About this artwork
Throughout his life, Beuys was interested in all aspects of the natural world. As a boy he collected and catalogued biological specimens and produced watercolour paintings of his local area. Among the first works Beuys exhibited after the Second World War were drawings from nature. The pressed leaves used here recall those works. Nature and the environment continued to play an important part in the artist's life throughout the 1970s and 1980s. In 1980 he was a founding member of Germany's Green Party. The following year he launched his ambitious project to plant 7000 trees with accompanying basalt columns in the city of Kassel: '7000 Eichen' (7000 Oaks).
- title: Untitled
- accession number: AR00682
- artist: Joseph BeuysGerman (1921 - 1986)
- gallery: In Storage
- object type: Work on paper
- date created: 1972
- measurements: 59.00 x 42.00 cm
- credit line: ARTIST ROOMS National Galleries of Scotland and Tate. Acquired jointly through The d'Offay Donation with assistance from the National Heritage Memorial Fund and the Art Fund 2008
- copyright: © DACS 2016.
- photographer: Antonia Reeve
German artist Beuys believed that art was integral to everyday life. His own art was shaped by an experience early in his life.
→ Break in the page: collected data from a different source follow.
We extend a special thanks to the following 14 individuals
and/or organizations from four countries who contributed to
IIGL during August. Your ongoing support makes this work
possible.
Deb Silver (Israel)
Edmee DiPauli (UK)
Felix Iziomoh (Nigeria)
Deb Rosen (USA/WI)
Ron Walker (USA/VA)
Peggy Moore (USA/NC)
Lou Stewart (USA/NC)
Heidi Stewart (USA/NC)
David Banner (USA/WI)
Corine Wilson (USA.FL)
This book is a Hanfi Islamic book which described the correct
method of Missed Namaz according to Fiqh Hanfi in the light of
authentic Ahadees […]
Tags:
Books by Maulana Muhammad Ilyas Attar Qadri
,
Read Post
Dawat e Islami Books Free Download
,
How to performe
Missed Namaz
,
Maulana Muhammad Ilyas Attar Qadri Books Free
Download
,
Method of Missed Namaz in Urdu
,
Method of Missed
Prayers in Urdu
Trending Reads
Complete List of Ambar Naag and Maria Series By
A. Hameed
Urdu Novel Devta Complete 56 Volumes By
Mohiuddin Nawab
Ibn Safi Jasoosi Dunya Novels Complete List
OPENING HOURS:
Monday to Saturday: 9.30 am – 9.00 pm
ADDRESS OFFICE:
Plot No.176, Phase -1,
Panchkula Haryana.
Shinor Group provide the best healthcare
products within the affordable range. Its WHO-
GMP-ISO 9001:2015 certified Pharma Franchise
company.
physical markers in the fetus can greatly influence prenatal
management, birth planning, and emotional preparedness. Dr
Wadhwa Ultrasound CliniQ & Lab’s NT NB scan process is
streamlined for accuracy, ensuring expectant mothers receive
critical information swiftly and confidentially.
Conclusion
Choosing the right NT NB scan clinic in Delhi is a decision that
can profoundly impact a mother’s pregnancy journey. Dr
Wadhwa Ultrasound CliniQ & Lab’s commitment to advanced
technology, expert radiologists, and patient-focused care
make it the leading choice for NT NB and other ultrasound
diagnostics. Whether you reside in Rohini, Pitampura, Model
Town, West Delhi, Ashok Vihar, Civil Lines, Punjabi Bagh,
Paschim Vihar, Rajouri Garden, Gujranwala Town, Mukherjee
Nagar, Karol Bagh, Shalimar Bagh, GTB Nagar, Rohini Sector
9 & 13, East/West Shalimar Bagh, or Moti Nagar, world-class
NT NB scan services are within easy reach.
As a Luftwaffe pilot during the war, Beuys was shot down over the Crimea and was saved by nomadic Tartars. Barely alive, he was wrapped in felt and fat which preserved his body heat, and taken to safety on sledges pulled by dogs. This incident, and these particular elements, informed much of his art, which has a redemptive, mystical and ritualistic character. Central to his work were his 'Actions', which involved teaching, audience discussion and performance. The recurrent themes were social and political. Associated with the ecological movement - he was a founder member of the Green Party - he also had a strong influence on German politics.